L'Etat islamique a annoncé vendredi que l'otage américaine, Kayla Jean Mueller, avait été tuée dans une frappe jordanienne en Syrie. Ses parents n'y croient pas et ont adressé un message aux ravisseurs.

07 févr. 2015, 09:33
kayla

Les parents d'une otage américaine, qui aurait été tuée selon le groupe Etat islamique (EI) lors d'un raid de la coalition internationale en Syrie, ont dit être "pleins d'espoir" qu'elle est toujours en vie. Ils ont appelé ses ravisseurs à prendre contact avec eux.

Dans un communiqué publié vendredi sur des sites djihadistes, l'EI a annoncé que l'otage, Kayla Jean Mueller, une employée d'ONG de 26 ans, avait été tuée dans une frappe jordanienne à Raqa, principal bastion de l'EI en Syrie. Une information non confirmée par Washington qui a assuré n'avoir pas de "signe tangible" de sa mort.

"Cette nouvelle nous préoccupe mais nous restons pleins d'espoir que Kayla soit vivante. Nous vous avons envoyé un message privé et vous demandons de nous répondre en privé", ont réagi tard vendredi soir Carl et Marsha Mueller, dans un communiqué publié sur NBC News. Ils précisent avoir été en contact avec les ravisseurs par le passé.

"Vous nous avez dit que vous traitiez Kayla en invitée. En tant qu'invitée, sa sécurité et son bien-être sont de votre responsabilité", ont ajouté les parents de la jeune femme, enlevée par le groupe EI à Alep en Syrie en août 2013.

Dans le titre de son communiqué, l'EI mentionne que l'aviation "jordanienne" a tué l'otage américaine. Le texte en impute la responsabilité à une frappe de la "coalition", référence à l'alliance anti-djihadiste menée par Washington depuis septembre.

Au moins 30 morts

L'armée jordanienne s'est contentée d'indiquer que ses avions avaient effectué des raids contre l'EI vendredi et "détruit des positions (...) de cette organisation terroriste". Amman a promis d'"éradiquer" l'Etat islamique après l'exécution d'un de ses pilotes, fait prisonnier et brûlé vif, selon une vidéo diffusée mardi.

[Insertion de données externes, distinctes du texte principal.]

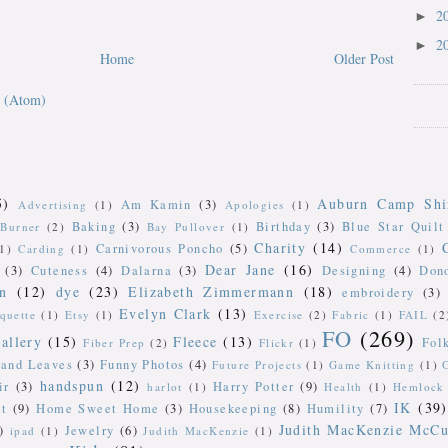
2
►
2
►
Home
Older Post
 (Atom)
5)
Auburn Camp Shi
Am Kamin
(3)
Advertising
(1)
Apologies
(1)
Baking
(3)
Birthday
(3)
Blue Star Quilt
Burner
(2)
Bay Pullover
(1)
Charity
(14)
Carnivorous Poncho
(5)
(1)
Carding
(1)
Commerce
(1)
Dear Jane
(16)
(3)
Cuteness
(4)
Dalarna
(3)
Designing
(4)
Don
n
(12)
dye
(23)
Elizabeth Zimmermann
(18)
embroidery
(3)
Evelyn Clark
(13)
iquette
(1)
Etsy
(1)
Exercise
(2)
Fabric
(1)
FAIL
(2
FO
(269)
allery
(15)
Fleece
(13)
Fol
Fiber Prep
(2)
Flickr
(1)
 and Leaves
(3)
Funny Photos
(4)
Future Projects
(1)
Game Knitting
(1)
handspun
(12)
ir
(3)
Harry Potter
(9)
harlot
(1)
Health
(1)
Hemlock 
IK
(39)
t
(9)
Home Sweet Home
(3)
Housekeeping
(8)
Humility
(7)
Judith MacKenzie McCu
)
Jewelry
(6)
ipad
(1)
Judith MacKenzie
(1)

D'après l'Observatoire syrien des droits de l'Homme (OSDH), des frappes menées vendredi dans le nord de la Syrie par la coalition ont coûté la vie à "au moins 30 djihadistes, mais certainement plus". Cette ONG basée à Londres, dispose d'un large réseau de sources civiles, militaires et médicales en Syrie.